Instruções das tarefas:
**a.** Traduza para o inglês esta frase do trecho sobre Jorge Furtado e Luisa Arraes: "Para o diretor, o motivo é simples: o cinema é, por definição, coletivo."
**b.** Responda com base no trecho sobre Jorge Furtado e Luisa Arraes:
(i) Quantas vezes o cineasta diz já ter assistido a Nós que Nos Amávamos Tanto?
(ii) Qual foi o primeiro trabalho conjunto dos dois?
(iii) Para que ano está previsto Muito Prazer?
**c.** Prossiga com o trecho sobre Jorge Furtado e Luisa Arraes a partir do ponto em que ele termina.

Trecho selecionado:
=-=-=

Quando perguntado sobre seus filmes favoritos, a atriz já dispara um “pananaranam”, antecipando de cor a resposta do cineasta. “Ela cantou a trilha de Nós que Nos Amávamos Tanto, do Ettore Scola, o melhor filme que vi na vida - já assisti 30 vezes”, ele comenta. “Eu sou muito apaixonada por Close-up, do Abbas Kiarostami”, ela retribui.

[Luisa diz que se encaixou no “método Jorge Furtado”. Foto: Arquivo Pessoal]

A relação familiar existe porque o diretor conhece Luisa desde que ela nasceu - e porque é próximo de Guel Arraes, pai da atriz, desde antes disso. Mas também revela uma sintonia no jeito de fazer cinema. “A Luísa é muito criativa, contribui muito com a cena. Imagino que, se pega um diretor muito rígido, pode complicar. Mas comigo…”, começa Jorge. “Pois é, eu também acho”, ela responde na hora. E os dois caem na risada.

Ele é o capitão do navio, mas não é um militar, que só manda. As ideias vão surgindo e todos podem sugerir e cocriar. Isso é muito corajoso, porque tem quem chega com tudo preparado e sem brecha. O Jorge adora o imprevisível

[Luisa Arraes]

O primeiro trabalho conjunto foi a peça Pedro Malazarte e a Arara Gigante (2014-2018), seguida do filme Rasga Coração (2018). Depois, veio Grande Sertão (2024) e, agora, Muito Prazer, previsto para 2026. Luisa diz que se encaixou no “método Jorge Furtado”. Ela explica: “Ele é o capitão do navio, mas não é um militar, que só manda. As ideias vão surgindo e todos podem sugerir e cocriar. Isso é muito legal e corajoso, porque tem quem chega com tudo preparado e sem brecha para o imprevisível. O Jorge adora o imprevisível”.

[Luisa Arraes em ‘Grande Sertão’. Foto: Helena Barreto]

Para o diretor, o motivo é simples: o cinema é, por definição, coletivo. “É a única arte obrigatoriamente coletiva, que não se faz sozinho de jeito nenhum”. Ele não mostra apego: “Faço roteiro e depois vamos mudando, os atores chegam e sugerem mil coisas, a equipe agrega - a cenografia, a fotografia, todo mundo contribui com ideia. O enredo cresce nesse clima coletivo”.

=-=-=

Registros selecionados:
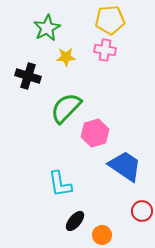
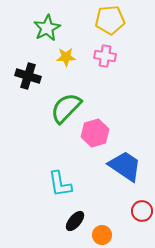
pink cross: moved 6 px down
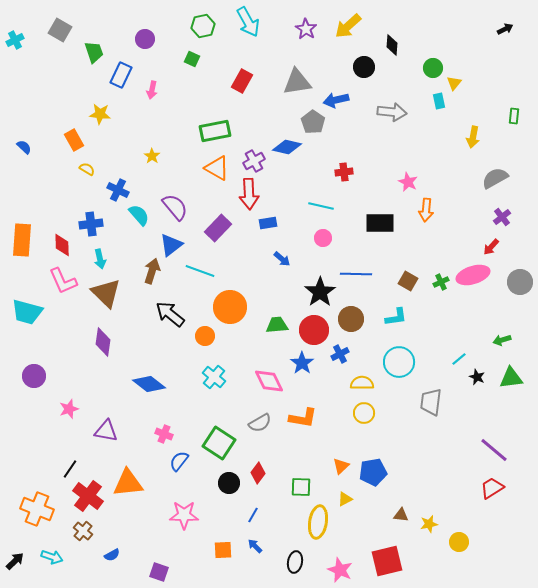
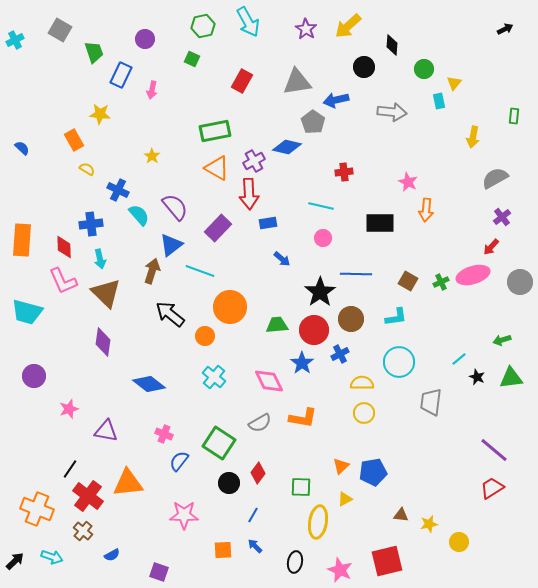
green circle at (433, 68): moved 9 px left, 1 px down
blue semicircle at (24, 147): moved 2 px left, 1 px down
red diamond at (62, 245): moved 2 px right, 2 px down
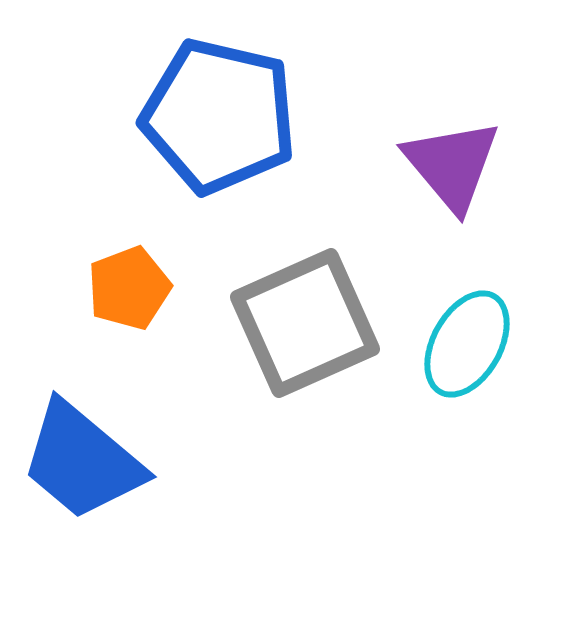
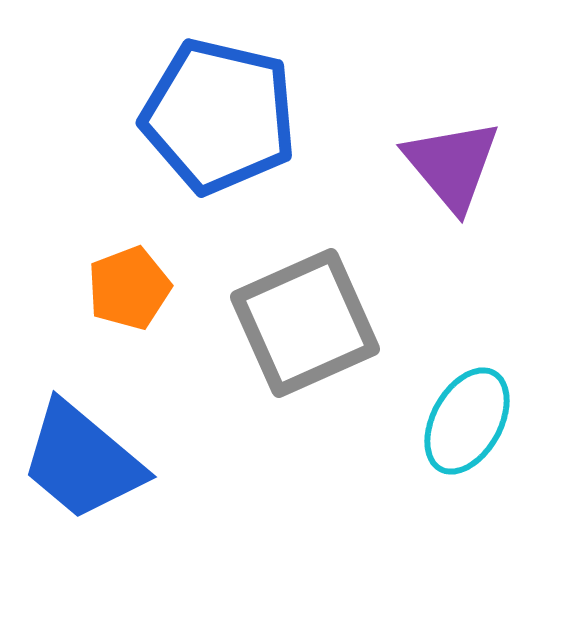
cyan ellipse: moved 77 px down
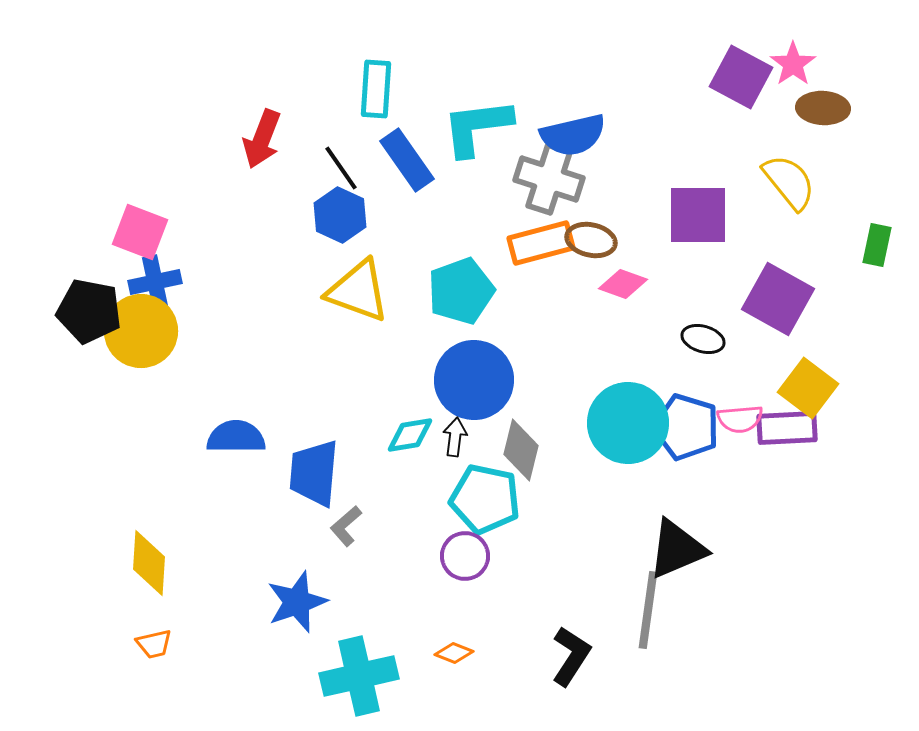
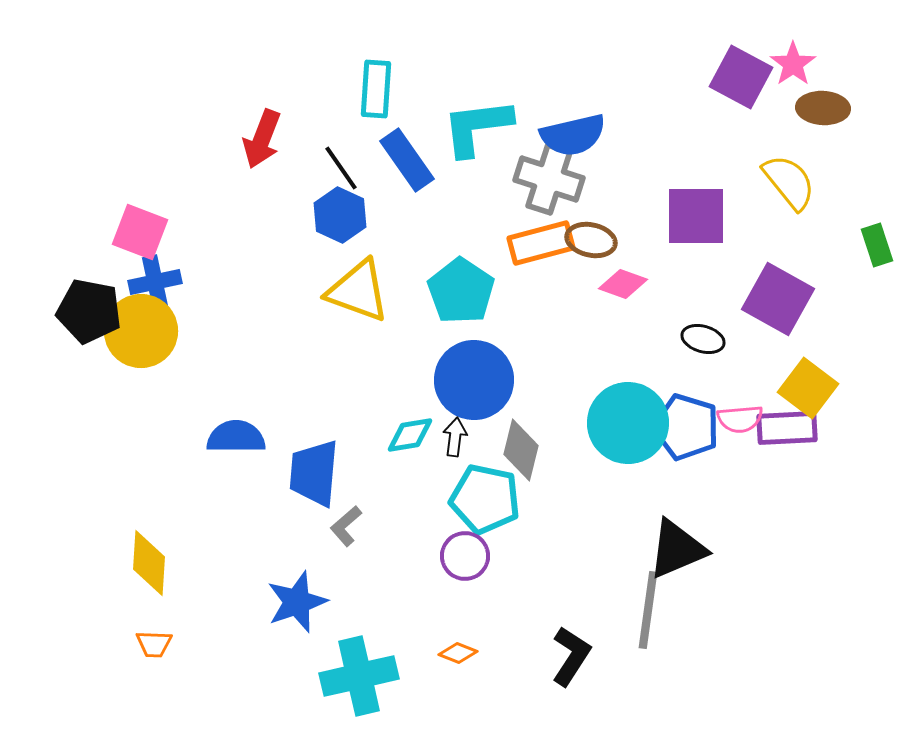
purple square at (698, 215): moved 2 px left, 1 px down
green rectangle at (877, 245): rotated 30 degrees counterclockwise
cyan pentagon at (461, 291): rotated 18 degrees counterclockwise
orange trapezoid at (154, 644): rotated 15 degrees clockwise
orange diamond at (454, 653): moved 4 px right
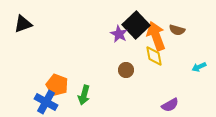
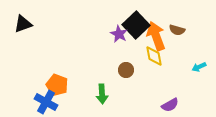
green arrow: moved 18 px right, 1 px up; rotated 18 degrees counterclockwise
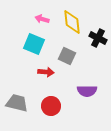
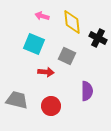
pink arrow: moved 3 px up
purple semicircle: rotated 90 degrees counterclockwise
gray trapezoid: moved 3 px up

=-=-=

Respostas das tarefas:
**a.** For the director, the reason is simple: cinema is, by definition, collective.

**b.**
(i) 30 vezes.
(ii) A peça Pedro Malazarte e a Arara Gigante (2014-2018).
(iii) 2026.

**c.**
Essa tática também tem respaldo teórico. Jorge cita Jacques Lacan - e o princípio atribuído ao psicanalista de “Estude muito, esqueça tudo” - como referência. Para ele, funciona assim: “A gente lê o texto 500 vezes, mas na hora de rodar, a piada cresce”. Ela responde com outra frase, de Picasso: “Se sabemos exatamente o que vamos fazer, para quê fazê-lo?” E resume: “Ensaiamos muito, fazemos muita leitura, mas tem coisas que aparecem na hora. Isso é muito valioso no cinema”.

[Para o diretor, o cinema é, por definição, coletivo. Foto: Fábio Rebelo]

É justamente aí que Jorge enxerga a principal força da parceira. “Ela tem muita energia e milhões de ideias por minuto. Me lembra muito a Fernanda Montenegro e a Torres, porque as duas também são assim. Elas vão fazer uma fala e inventam três maneiras diferentes.”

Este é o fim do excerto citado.